**Provided passage**
_ _ _ _ _

Question

An object with a mass of `5 kg` is lying still on a surface and is compressing a horizontal spring by `2 m`. If the spring's constant is `6 (kg)/s^2`, what is the minimum value of the surface's coefficient of static friction?

Answer 1

`mu_s = 0.245`

Explanation:

This problem works easier if the spring constant is in units of `N/m`. So I will prove that `kg/s^2 -= N/m`.

Multiply both sides of `kg/s^2 = N/m` by m,

`m * kg/s^2 = cancel(m) * N/cancel(m)`

Now we see that the expression is

`kg*m/s^2 = N`

These are the units of Newton's 2nd Law. So truly, `kg/s^2 -= N/m` and our spring constant can be written `6 N/m`.

Since the spring has been compressed by 2 m, the force it is exerting on the object is

`6 N/cancel(m) * 2 cancel(m) = 12 N`

Since the object remains "still", the static friction, `F_s`, between the object and the surface must be 12 N -- in the opposite direction. The formula that gives the relationship between the force of static friction, `F_s`; the coefficient of static friction, `mu_s`; and the normal force pressing the 2 surfaces together, `N` is

`F_s = mu_s*N`

And `N` in this case is the weight, `W`, of the object, given by

`W = m*g = 5 kg*9.8 m/s^2 = 49 N`

Going back to the formula for `F_s`, and remembering that the static friction, `F_s`, between the object and the surface must be 12 N,

`12 N = mu_s*49 N`

Solving for `mu_s`

`mu_s = (12 N) / (49 N) = 0.245`

That is the minimum coefficient of static friction that will allow the object to remain still. A larger `mu_s` will also hold the object.

_ _ _ _ _

**Data records**
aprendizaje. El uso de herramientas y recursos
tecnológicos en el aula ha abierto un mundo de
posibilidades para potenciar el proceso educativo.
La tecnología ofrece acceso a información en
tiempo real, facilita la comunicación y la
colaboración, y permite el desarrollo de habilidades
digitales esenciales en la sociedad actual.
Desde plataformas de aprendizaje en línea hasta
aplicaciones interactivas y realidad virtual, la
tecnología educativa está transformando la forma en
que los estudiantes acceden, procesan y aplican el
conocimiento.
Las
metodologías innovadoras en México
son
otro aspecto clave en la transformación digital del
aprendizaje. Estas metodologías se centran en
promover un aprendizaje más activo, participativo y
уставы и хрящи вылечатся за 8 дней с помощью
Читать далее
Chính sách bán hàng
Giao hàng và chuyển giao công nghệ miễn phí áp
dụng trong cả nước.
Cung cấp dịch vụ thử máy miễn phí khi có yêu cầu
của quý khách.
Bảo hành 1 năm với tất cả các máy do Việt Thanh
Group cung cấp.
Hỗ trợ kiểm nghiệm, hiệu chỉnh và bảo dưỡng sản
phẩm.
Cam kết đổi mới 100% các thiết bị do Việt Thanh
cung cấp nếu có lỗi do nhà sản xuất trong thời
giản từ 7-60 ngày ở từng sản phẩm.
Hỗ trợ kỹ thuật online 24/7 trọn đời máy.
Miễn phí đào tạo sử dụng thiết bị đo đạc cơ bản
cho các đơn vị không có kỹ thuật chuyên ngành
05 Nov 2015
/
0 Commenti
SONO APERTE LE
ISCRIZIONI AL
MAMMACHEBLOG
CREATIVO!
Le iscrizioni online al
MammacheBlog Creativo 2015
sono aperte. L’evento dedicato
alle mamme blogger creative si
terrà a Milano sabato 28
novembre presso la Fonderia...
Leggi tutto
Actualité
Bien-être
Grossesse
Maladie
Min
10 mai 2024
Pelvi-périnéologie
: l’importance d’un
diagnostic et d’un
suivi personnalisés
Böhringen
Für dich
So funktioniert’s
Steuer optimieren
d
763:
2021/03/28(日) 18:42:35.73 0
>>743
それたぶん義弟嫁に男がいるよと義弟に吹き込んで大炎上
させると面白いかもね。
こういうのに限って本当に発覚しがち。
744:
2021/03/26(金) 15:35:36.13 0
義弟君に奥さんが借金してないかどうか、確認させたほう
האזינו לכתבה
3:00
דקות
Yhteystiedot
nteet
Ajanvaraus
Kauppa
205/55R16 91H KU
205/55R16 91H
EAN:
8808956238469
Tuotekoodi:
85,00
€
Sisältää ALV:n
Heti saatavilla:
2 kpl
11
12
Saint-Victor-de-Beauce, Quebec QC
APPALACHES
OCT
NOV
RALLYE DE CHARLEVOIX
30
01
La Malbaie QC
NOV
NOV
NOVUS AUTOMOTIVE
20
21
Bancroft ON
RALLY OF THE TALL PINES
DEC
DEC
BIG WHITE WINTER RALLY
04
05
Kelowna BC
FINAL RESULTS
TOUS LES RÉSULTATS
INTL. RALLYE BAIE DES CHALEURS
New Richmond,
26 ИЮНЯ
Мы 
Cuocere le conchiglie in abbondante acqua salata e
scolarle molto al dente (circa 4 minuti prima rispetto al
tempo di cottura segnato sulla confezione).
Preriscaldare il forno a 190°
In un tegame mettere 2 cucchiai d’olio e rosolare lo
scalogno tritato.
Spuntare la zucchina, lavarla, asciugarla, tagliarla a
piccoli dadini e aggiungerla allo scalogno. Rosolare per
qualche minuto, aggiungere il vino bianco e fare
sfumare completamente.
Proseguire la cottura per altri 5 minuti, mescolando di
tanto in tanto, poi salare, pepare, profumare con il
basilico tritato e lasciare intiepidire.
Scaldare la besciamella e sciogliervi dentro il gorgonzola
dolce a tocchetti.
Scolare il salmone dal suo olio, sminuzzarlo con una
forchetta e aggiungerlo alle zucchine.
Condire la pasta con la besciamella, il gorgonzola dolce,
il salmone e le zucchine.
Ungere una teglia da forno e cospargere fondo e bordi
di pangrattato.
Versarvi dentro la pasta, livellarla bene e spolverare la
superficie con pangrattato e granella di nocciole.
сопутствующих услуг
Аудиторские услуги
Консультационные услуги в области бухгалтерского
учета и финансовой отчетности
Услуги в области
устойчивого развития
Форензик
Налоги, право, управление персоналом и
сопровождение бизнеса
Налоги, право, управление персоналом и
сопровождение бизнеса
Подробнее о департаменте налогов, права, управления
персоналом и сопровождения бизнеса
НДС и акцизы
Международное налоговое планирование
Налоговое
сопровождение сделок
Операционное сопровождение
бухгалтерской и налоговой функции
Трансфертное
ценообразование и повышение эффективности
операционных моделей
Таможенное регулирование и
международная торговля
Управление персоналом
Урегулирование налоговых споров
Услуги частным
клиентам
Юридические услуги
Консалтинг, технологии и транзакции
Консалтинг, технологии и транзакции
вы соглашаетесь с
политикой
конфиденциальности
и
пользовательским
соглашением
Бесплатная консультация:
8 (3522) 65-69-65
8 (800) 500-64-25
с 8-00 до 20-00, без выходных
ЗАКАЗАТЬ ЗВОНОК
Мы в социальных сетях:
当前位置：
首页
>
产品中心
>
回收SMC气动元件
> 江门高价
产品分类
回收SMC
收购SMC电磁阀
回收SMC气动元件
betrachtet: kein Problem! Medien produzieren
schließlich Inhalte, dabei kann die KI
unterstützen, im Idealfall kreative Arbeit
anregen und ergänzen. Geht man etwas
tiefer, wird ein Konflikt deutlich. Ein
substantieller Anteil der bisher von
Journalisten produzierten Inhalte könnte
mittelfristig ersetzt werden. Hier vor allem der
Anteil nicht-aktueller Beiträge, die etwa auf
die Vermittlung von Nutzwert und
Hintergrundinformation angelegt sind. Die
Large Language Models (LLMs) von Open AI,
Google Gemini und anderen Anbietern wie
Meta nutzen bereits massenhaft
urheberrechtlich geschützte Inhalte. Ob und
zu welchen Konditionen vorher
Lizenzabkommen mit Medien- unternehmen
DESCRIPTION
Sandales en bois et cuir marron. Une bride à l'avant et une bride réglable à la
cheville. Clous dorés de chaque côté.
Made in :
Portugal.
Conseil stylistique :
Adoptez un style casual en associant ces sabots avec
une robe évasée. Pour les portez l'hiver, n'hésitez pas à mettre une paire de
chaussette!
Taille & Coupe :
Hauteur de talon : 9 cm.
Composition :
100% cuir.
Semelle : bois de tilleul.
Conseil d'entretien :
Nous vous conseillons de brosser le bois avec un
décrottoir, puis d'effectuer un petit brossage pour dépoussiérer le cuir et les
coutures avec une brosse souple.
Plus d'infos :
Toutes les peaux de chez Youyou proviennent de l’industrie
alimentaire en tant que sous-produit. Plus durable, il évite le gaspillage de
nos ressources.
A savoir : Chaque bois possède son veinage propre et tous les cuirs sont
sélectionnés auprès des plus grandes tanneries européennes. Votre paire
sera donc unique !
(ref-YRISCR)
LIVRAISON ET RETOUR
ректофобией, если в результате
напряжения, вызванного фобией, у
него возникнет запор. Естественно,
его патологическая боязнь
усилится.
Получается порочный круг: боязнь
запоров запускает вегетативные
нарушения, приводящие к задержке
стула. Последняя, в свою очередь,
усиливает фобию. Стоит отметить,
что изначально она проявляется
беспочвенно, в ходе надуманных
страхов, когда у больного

_ _ _ _ _

Return the passage of the spring-and-friction problem word for word, starting with "Going back to" and going on through "hold the object.". The entries aren't needed here.

**Expected answer**
Going back to the formula for `F_s`, and remembering that the static friction, `F_s`, between the object and the surface must be 12 N,

`12 N = mu_s*49 N`

Solving for `mu_s`

`mu_s = (12 N) / (49 N) = 0.245`

That is the minimum coefficient of static friction that will allow the object to remain still. A larger `mu_s` will also hold the object.